How Do Shoe Grounders Work?

ESD Grounding Methods for Shoe Grounders

Answer: Shoe grounders use the conductivity of carbon (the black part) to bring electrons to the ground.

Static electrons can sit on the surface of our skin. The charge can then accumulate on us with greater mass if we are electrically isolated from the ground underneath our feet. Charge accumulates when we are wearing shoes- like tennis shoes or other rubber-based footwear- that are insulative.

Insulators can hold multiple positive and negative charges in pockets across their surface for hours. The safest way to ensure that static on you is reaching the ground is to bypass your shoes by tucking the silver ribbon into your sock.

Wearing a shoe grounder establishes a path for electricity to travel directly from your skin’s surface through the shoe grounder, and into the floor.

Wearing a shoe grounder ensures that you are electrically bonded to the floor.

1. Heel Grounders

Heel Grounders are a specific type of shoe grounder that use a conductive black carbon rubber heel to ground you.

Connected to the rubber heel is a conductive silver thread that tucks into your sock. The thread draws static electricity from your skin’s surface so that it grounds static clinging to you.

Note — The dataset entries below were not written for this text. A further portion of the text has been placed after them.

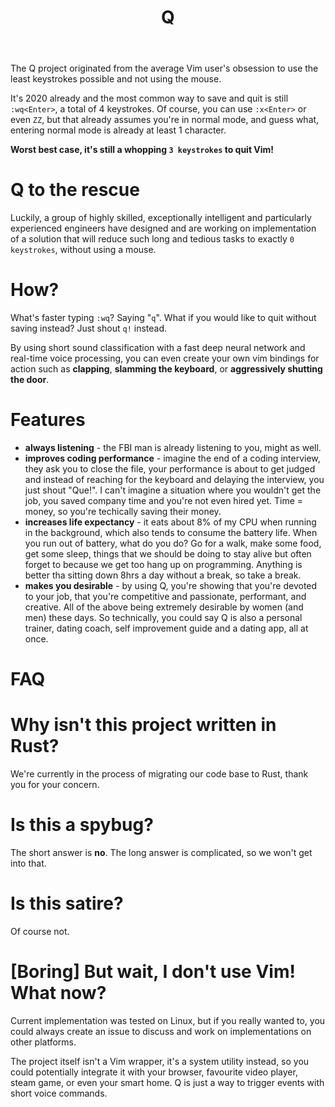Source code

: #+TITLE: Q

The Q project originated from the average Vim user's obsession to use the least
keystrokes possible and not using the mouse.

It's 2020 already and the most common way to save and quit is still
~:wq<Enter>~, a total of 4 keystrokes. Of course, you can use ~:x<Enter>~ or
even ~ZZ~, but that already assumes you're in normal mode, and guess what,
entering normal mode is already at least 1 character.

*Worst best case, it's still a whopping ~3 keystrokes~ to quit Vim!*

* Q to the rescue
Luckily, a group of highly skilled, exceptionally intelligent and particularly experienced engineers have designed
and are working on implementation of a solution that will reduce such long and
tedious tasks to exactly ~0 keystrokes~, without using a mouse.

* How?
What's faster typing ~:wq~? Saying "~q~". What if you would like to quit without
saving instead? Just shout ~q!~ instead.

By using short sound classification with a fast deep neural network and
real-time voice processing, you can even create your own vim bindings for action
such as *clapping*, *slamming the keyboard*, or *aggressively shutting the door*.

* Features
- *always listening* - the FBI man is already listening to you, might as well.
- *improves coding performance* - imagine the end of a coding interview, they
  ask you to close the file, your performance is about to get judged and instead
  of reaching for the keyboard and delaying the interview, you just shout
  "Que!". I can't imagine a situation where you wouldn't get the job, you saved
  company time and you're not even hired yet. Time = money, so you're techically
  saving their money.
- *increases life expectancy* - it eats about 8% of my CPU when running in the
  background, which also tends to consume the battery life. When you run out of
  battery, what do you do? Go for a walk, make some food, get some sleep, things
  that we should be doing to stay alive but often forget to because we get too
  hang up on programming. Anything is better tha sitting down 8hrs a day without
  a break, so take a break.
- *makes you desirable* - by using Q, you're showing that you're devoted to
  your job, that you're competitive and passionate, performant, and
  creative. All of the above being extremely desirable by women (and men) these
  days. So technically, you could say Q is also a personal trainer, dating
  coach, self improvement guide and a dating app, all at once.

* FAQ
* Why isn't this project written in Rust?
We're currently in the process of migrating our code base to Rust, thank you for
your concern.
* Is this a spybug?
The short answer is *no*. The long answer is complicated, so we won't get into that.
* Is this satire?
Of course not.

* [Boring] But wait, I don't use Vim! What now?
Current implementation was tested on Linux, but if you really wanted to,
you could always create an issue to discuss and work on implementations on other
platforms.

The project itself isn't a Vim wrapper, it's a system utility instead, so you
could potentially integrate it with your browser, favourite video player, steam
game, or even your smart home. Q is just a way to trigger events with short
voice commands.

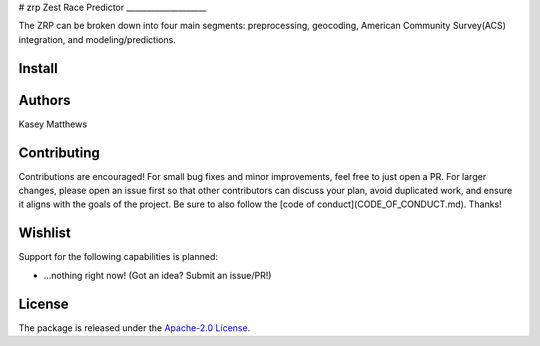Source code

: # zrp
Zest Race Predictor
____________________

The ZRP can be broken down into four main segments: preprocessing, geocoding, American Community Survey(ACS) integration, and modeling/predictions.

Install
_______

Authors
_______

Kasey Matthews

Contributing
_____________

Contributions are encouraged! For small bug fixes and minor improvements, feel free to just open a PR. For larger changes, please open an issue first so that other contributors can discuss your plan, avoid duplicated work, and ensure it aligns with the goals of the project. Be sure to also follow the [code of conduct](CODE_OF_CONDUCT.md). Thanks!

Wishlist
__________

Support for the following capabilities is planned:

- ...nothing right now! (Got an idea? Submit an issue/PR!)

License
_________

The package is released under the `Apache-2.0
License <https://opensource.org/licenses/Apache-2.0>`__.

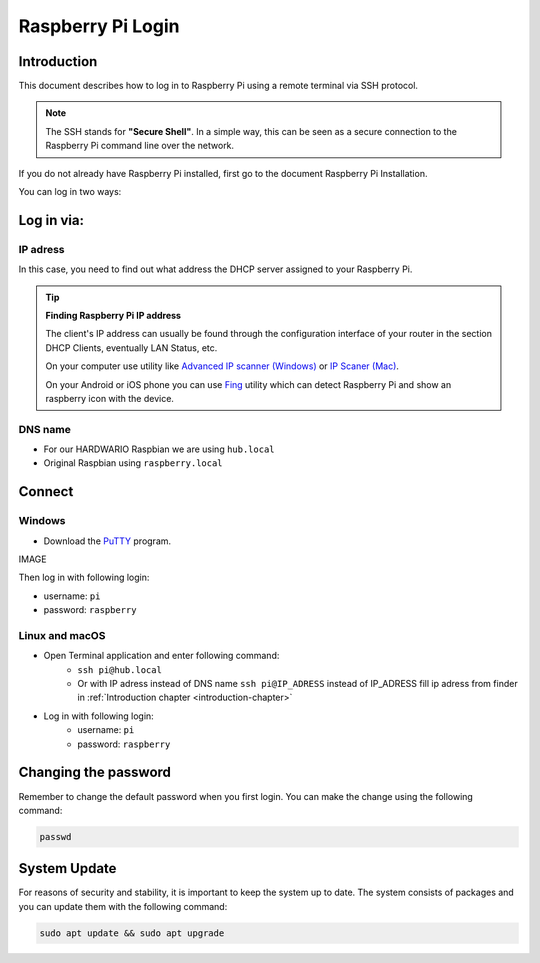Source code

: ##################
Raspberry Pi Login
##################

.. _introduction-chapter:

************
Introduction
************

This document describes how to log in to Raspberry Pi using a remote terminal via SSH protocol.

.. note::

    The SSH stands for **"Secure Shell"**. In a simple way, this can be seen as a secure connection to the Raspberry Pi command line over the network.

If you do not already have Raspberry Pi installed, first go to the document Raspberry Pi Installation.

You can log in two ways:

***********
Log in via:
***********

.. _ip-adress-login:

IP adress
*********

In this case, you need to find out what address the DHCP server assigned to your Raspberry Pi.


.. tip::

    **Finding Raspberry Pi IP address**

    The client's IP address can usually be found through the configuration interface of your router in the section DHCP Clients, eventually LAN Status, etc.

    On your computer use utility like `Advanced IP scanner (Windows) <https://www.advanced-ip-scanner.com/cz/>`_ or
    `IP Scaner (Mac) <https://apps.apple.com/us/app/ip-scanner/id404167149?mt=12>`_.

    On your Android or iOS phone you can use `Fing <https://www.fing.com>`_ utility which can detect Raspberry Pi and show an raspberry icon with the device.

.. _dns-name-login:

DNS name
********

- For our HARDWARIO Raspbian we are using ``hub.local``
- Original Raspbian using ``raspberry.local``

*******
Connect
*******

Windows
*******

- Download the `PuTTY <https://www.chiark.greenend.org.uk/~sgtatham/putty/latest.html>`_ program.

IMAGE

Then log in with following login:

- username: ``pi``
- password: ``raspberry``

Linux and macOS
***************

- Open Terminal application and enter following command:
    - ``ssh pi@hub.local``
    - Or with IP adress instead of DNS name ``ssh pi@IP_ADRESS`` instead of IP_ADRESS fill ip adress from finder in :ref:`Introduction chapter <introduction-chapter>`
- Log in with following login:
    - username: ``pi``
    - password: ``raspberry``

*********************
Changing the password
*********************

Remember to change the default password when you first login. You can make the change using the following command:

.. code-block:: console

    passwd

*************
System Update
*************

For reasons of security and stability, it is important to keep the system up to date.
The system consists of packages and you can update them with the following command:

.. code-block:: console

    sudo apt update && sudo apt upgrade
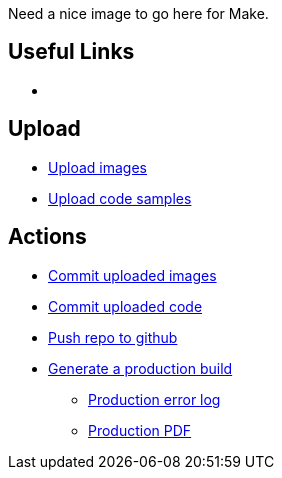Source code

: Need a nice image to go here for Make.

== Useful Links
* [[home]]

== Upload
* http://example.com[Upload images]
* http://example.come[Upload code samples]

== Actions
* http://example.com[Commit uploaded images]
* http://example.com[Commit uploaded code]
* http://example.com[Push repo to github]
* http://example.com[Generate a production build]
** http://example.com[Production error log]
** http://example.com[Production PDF]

The way this works is that as the black carbon-loaded heel ground makes contact with the floor, the electricity that was static on you is discharged into the grounded surface

2. Grounding Floors

If you are worried about static electricity, you should not be working on electronics while standing on insulative materials like carpets or wood floors. However, even if you are using conductive flooring, you should be wearing shoe grounders so that your shoes are not an insulative barrier that stops the static on your skin and clothes from discharging into the floor.

Keep in mind that materials like wood and carpets are insulators. Wood floors and carpets can easily cause us to hold static on our skin and clothes.

However, this means you should be wearing the heel grounder while standing on a grounded surface- either a floor that has been treated with static dissipative or conductive paint or a floor padded with ESD Safe matting. This way, you know the surface is not stopping the static on you from dissipating into the ground.

If you use matting, it can be either mat roll laid out as “floor runner” or a conductive mat. These mats can be connected by mat ground to an electrical outlet.

3. Testing Shoe Grounders

Shoe grounders should be worn and tested regularly if many people are working near electronics frequently. A charge can build up on clothes, skin, the floor, and tables causing unexplained machine shutdowns and device failures. One study[1] conducted in the 1980s found that as much as 75% of their unknown device failures were attributable to ESD.

To test shoe grounders, you would typically use a tester with a single metal plate.

ESD test equipment, like the combo tester, is itself typically setup to meet the requirements of ESD TR53.

Based on TR53, most testers are by default set up to look for a reading from the shoe grounder of less than one gigaohm ( 1 x 10e9 (1 billion or 1,000,000,000)ohms resistance). A reading below one gigaohm guarantees that the shoe grounder is, at a minimum, static dissipative.

Notes

1. Western Electric North Andover Works (1983). “ESD – How Often Does It happen?” G.T. Dangelmayer, EOS-5, pp.1-5, 1983.